(Beginning of DATA FOR THE TASK)

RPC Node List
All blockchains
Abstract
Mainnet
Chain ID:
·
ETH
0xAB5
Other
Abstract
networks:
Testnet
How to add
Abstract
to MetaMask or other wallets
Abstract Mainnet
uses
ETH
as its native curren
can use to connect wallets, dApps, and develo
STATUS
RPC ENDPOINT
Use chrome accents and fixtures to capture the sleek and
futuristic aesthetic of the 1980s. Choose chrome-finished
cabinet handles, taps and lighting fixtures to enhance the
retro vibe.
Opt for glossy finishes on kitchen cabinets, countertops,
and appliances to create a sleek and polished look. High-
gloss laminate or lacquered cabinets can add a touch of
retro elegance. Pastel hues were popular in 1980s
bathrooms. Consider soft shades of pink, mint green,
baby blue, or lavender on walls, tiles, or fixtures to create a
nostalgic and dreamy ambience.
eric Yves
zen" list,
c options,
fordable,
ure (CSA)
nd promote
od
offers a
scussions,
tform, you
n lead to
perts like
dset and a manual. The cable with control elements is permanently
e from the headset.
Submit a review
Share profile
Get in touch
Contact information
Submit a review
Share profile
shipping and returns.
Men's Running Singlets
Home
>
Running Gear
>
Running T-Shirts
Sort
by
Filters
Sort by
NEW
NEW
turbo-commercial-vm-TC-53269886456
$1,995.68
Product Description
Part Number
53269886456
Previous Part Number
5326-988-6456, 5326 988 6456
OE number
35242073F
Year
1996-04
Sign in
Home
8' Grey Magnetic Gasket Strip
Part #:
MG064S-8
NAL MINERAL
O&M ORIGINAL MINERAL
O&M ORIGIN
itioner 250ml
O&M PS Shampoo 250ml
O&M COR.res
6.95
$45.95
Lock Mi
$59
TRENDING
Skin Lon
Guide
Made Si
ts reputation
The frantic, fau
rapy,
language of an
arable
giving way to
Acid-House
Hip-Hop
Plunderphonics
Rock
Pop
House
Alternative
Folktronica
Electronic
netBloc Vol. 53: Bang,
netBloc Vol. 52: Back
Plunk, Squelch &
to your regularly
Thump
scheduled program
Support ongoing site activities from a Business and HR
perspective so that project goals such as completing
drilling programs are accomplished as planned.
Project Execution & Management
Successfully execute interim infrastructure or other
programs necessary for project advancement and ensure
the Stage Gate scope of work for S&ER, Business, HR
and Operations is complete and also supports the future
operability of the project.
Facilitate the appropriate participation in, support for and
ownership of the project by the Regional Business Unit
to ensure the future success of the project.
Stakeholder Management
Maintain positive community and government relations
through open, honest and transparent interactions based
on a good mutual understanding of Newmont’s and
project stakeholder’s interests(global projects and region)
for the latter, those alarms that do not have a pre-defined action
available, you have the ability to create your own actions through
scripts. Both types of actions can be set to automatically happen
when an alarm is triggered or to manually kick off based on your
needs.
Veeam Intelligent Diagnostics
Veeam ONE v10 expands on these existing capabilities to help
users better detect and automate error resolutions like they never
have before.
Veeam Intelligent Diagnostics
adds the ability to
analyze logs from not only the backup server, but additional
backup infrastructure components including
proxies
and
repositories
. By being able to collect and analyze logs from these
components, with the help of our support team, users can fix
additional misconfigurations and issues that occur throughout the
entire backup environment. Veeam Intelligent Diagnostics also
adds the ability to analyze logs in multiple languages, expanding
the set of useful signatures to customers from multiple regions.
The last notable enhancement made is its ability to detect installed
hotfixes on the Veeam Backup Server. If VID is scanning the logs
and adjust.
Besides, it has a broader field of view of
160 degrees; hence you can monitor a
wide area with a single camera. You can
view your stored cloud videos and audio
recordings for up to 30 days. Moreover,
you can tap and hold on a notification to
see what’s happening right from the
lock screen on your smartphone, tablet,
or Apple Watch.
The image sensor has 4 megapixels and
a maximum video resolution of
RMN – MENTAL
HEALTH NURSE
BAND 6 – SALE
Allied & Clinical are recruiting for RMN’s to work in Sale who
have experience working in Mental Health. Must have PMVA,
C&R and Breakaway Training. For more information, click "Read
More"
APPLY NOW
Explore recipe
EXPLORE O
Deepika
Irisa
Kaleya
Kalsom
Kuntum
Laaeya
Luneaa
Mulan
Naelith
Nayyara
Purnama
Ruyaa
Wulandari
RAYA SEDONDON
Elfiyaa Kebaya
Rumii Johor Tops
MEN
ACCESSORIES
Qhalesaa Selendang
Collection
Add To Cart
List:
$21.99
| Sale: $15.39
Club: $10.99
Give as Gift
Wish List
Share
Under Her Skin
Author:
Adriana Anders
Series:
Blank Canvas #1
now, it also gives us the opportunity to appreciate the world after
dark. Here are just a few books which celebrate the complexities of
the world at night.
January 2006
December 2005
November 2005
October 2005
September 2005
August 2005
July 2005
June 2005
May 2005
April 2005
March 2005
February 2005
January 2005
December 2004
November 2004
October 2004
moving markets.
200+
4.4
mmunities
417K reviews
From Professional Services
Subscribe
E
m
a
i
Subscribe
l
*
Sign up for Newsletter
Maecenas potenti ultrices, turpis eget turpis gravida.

(End of DATA FOR THE TASK)

ACTION ITEM: Give only the lines from the one holding "scheduled program" through the one holding "the Stage Gate", each restated exactly as it appears above.

ANSWER:
scheduled program
Support ongoing site activities from a Business and HR
perspective so that project goals such as completing
drilling programs are accomplished as planned.
Project Execution & Management
Successfully execute interim infrastructure or other
programs necessary for project advancement and ensure
the Stage Gate scope of work for S&ER, Business, HR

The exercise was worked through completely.